Even in university I did almost only radio, maybe because writing in French always felt like a bit of an extra hurdle. But I have grown to love the medium of radio and I don’t necessarily intend on turning my back on it. Delano’s Newsmakers podcast series shows the variety in types of content that we can produce here. And there are always personal projects that are waiting on the sidelines. Switching my writing style from the more upbeat and fluid radio type to that of online and print publications has been a challenge. But I am glad I no longer have to write, record and edit my work before it can see the light of day.
How do people react back home when you tell them you live in Luxembourg?

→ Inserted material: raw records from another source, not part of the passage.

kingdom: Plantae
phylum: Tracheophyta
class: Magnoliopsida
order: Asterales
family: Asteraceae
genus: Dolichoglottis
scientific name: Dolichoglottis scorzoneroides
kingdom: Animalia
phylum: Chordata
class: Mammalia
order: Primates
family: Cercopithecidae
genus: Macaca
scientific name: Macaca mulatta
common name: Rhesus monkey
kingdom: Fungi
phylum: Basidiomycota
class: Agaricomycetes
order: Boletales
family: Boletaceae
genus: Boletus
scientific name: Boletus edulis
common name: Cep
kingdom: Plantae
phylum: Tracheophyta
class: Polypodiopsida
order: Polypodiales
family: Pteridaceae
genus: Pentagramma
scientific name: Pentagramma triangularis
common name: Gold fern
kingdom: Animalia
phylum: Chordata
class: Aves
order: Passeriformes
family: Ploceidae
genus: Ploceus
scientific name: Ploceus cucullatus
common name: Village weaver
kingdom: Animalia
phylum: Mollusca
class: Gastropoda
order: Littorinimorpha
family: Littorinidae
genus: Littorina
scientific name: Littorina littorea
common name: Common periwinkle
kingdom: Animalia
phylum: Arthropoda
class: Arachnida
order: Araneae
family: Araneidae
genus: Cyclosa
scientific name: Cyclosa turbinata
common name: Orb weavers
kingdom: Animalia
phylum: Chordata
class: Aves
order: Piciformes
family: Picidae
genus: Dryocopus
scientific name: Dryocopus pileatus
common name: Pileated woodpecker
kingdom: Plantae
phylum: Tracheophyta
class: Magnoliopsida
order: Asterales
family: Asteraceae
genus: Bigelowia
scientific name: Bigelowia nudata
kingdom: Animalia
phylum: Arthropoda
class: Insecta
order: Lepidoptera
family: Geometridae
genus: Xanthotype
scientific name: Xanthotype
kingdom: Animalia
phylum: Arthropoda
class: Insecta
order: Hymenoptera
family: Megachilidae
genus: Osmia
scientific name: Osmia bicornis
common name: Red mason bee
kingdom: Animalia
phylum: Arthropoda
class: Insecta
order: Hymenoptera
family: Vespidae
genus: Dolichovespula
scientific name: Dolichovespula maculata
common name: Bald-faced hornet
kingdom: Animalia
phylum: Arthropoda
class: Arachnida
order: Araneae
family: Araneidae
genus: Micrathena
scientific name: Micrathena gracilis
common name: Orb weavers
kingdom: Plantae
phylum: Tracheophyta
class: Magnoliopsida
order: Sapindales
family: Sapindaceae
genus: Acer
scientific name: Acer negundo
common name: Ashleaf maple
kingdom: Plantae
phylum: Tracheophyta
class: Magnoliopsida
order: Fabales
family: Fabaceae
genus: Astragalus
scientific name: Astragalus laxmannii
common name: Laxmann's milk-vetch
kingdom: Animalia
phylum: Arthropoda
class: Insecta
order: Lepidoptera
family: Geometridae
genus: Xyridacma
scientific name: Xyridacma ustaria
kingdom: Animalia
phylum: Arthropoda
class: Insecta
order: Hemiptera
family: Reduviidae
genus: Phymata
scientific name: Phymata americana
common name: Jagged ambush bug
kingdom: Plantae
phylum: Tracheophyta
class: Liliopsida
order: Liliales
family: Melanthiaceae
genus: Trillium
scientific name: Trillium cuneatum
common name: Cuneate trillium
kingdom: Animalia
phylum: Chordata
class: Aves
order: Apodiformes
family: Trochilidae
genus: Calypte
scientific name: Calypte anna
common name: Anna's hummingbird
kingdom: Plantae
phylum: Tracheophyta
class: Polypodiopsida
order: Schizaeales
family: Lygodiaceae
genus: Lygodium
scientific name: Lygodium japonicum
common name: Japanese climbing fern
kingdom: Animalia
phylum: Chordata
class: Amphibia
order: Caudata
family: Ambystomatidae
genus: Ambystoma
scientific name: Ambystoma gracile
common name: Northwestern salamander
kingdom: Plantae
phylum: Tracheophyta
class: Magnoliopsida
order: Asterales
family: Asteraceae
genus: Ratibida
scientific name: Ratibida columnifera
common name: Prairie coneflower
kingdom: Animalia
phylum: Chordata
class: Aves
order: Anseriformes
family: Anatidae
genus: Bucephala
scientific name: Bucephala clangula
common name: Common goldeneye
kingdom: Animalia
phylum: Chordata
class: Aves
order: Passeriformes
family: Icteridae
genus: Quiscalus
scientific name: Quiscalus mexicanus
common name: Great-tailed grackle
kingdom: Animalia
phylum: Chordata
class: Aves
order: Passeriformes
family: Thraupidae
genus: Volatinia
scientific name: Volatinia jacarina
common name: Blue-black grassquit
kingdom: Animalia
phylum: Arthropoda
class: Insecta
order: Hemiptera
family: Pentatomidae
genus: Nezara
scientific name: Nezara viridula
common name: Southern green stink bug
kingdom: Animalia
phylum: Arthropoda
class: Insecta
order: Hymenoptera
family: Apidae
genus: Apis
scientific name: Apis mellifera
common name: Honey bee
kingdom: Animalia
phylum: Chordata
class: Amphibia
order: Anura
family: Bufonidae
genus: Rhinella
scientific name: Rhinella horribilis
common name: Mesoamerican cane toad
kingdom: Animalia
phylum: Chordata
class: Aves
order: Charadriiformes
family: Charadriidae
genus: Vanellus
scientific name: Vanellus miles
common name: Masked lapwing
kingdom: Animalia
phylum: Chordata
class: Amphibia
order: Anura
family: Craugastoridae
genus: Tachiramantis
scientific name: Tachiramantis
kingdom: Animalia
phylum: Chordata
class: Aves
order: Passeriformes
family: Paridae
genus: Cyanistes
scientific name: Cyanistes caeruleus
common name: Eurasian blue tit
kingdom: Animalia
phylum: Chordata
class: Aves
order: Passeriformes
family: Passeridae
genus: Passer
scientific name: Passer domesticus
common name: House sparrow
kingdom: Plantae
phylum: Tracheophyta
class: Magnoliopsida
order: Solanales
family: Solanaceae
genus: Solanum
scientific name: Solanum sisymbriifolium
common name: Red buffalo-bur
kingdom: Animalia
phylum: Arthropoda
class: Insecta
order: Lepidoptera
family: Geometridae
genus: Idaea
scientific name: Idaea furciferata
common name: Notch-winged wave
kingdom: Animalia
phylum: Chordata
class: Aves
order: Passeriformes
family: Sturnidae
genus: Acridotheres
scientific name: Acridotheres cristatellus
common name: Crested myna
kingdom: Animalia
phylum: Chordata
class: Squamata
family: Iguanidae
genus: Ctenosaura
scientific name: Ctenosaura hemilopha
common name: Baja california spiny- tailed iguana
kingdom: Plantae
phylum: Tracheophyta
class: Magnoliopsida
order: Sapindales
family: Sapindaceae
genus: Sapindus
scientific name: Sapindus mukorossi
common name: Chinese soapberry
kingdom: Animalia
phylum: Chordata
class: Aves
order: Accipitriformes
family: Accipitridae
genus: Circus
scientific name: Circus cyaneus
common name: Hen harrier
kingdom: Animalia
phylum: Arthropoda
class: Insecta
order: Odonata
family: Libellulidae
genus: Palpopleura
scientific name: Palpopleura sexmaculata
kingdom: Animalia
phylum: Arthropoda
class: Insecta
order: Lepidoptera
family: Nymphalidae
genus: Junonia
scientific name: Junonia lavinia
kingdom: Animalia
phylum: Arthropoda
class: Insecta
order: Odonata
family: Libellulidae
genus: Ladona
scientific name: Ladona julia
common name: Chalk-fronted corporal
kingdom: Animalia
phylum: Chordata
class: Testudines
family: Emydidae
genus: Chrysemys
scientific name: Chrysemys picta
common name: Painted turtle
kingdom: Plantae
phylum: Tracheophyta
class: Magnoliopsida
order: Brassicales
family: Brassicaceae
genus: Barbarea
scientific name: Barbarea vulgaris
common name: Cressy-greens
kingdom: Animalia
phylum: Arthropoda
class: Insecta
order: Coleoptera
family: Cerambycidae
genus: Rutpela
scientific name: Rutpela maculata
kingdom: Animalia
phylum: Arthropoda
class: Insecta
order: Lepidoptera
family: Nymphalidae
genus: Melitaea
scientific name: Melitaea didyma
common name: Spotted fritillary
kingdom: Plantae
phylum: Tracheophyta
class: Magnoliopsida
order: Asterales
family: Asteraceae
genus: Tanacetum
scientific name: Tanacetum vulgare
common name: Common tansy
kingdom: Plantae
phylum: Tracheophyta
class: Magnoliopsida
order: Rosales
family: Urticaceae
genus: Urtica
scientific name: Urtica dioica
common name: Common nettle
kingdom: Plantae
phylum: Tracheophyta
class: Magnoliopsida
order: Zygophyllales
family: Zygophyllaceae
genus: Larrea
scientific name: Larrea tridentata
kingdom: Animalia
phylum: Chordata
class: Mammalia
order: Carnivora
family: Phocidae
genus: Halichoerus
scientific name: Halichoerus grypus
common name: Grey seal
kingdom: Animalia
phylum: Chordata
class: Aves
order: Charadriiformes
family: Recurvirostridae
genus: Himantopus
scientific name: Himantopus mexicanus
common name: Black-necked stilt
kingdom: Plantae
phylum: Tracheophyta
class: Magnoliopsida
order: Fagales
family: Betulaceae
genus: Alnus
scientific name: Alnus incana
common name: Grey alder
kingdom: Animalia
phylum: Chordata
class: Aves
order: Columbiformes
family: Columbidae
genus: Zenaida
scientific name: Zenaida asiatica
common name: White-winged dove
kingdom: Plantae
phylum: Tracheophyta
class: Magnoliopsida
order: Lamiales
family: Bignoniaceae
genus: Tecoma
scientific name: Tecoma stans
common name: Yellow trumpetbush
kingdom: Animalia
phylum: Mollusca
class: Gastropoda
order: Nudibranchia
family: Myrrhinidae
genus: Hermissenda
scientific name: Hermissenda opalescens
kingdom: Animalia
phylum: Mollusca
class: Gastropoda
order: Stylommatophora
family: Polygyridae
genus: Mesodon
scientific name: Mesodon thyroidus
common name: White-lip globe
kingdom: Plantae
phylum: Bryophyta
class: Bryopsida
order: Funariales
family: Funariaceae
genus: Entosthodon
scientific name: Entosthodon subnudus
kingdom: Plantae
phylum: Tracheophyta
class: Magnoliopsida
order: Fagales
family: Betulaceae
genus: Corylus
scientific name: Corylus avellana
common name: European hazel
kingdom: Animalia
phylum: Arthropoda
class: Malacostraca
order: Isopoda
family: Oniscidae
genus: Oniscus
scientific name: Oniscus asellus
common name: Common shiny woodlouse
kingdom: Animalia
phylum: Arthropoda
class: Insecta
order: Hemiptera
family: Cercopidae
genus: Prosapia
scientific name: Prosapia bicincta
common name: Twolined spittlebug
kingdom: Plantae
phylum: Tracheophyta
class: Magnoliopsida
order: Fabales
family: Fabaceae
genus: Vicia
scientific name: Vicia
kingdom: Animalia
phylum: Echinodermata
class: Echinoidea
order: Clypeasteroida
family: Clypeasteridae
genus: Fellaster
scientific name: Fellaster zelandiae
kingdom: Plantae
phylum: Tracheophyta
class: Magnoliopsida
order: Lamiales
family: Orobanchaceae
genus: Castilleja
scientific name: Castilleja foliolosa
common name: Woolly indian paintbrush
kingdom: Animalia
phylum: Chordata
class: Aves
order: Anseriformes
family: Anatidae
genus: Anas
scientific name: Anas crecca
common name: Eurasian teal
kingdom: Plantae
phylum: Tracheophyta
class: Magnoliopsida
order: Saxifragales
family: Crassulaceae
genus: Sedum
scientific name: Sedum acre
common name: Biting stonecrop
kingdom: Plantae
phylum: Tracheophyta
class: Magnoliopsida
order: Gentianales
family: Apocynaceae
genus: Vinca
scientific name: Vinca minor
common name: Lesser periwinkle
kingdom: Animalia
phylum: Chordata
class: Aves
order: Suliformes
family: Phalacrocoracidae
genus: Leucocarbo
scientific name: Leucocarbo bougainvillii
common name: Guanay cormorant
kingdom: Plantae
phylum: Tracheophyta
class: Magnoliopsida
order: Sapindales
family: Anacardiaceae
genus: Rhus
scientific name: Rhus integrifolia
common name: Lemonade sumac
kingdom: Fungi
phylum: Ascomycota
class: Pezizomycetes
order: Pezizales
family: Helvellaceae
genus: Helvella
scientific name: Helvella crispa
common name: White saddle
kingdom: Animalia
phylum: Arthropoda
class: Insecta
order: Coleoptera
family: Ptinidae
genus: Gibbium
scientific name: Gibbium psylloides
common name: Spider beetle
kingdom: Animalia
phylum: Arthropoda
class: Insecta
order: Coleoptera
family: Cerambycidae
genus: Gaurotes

When I go home to Bulgaria, which is usually for the holidays and in the summer, people are rather surprised to find out I live in Luxembourg. Not only because I’ve moved from one of the EU’s member states which often finds itself at the bottom of Eurostat’s various charts to one that is often near the top. But also, because it’s not a popular destination for Bulgarians. There aren’t that many of us here. In fairness, there is a little bit from everywhere in Luxembourg, which is the part that people find intriguing. And that is what keeps me here as well. Everyone is the odd one out, which is why no one is. All the while, being part of the international community doesn’t necessarily mean being excluded by the locals. You just have to make the first step sometimes. Back home, I’ve already had to explain the oddity of Belgium’s functioning as a state while I was studying there, but Luxembourg adds another dimension to what multiculturalism is. Yes, where I’m from people don’t know that there is a Luxembourgish language, but they are surprised the most to learn that 200,000 people cross the border each day to simply go to work in the grand duchy.
How do you unwind?
For me, the lockdown period was a great way to refocus and to find once again that which makes me enjoy my time the best. I still like browsing Urbandictionary.com and laughing at the newest internet slang. I do my best to not let the gap between myself and Gen Z get too big. But some things are inevitable. And as any millennial would tell you, social media can be a bit of a drag. So, I used the many weeks off during lockdown to go back to taking walks in the forest, working out, doing yoga and compiling a long pile of books to read. My newest favourite activity is asking someone about one book that has made a really strong impression on them and then eventually reading it.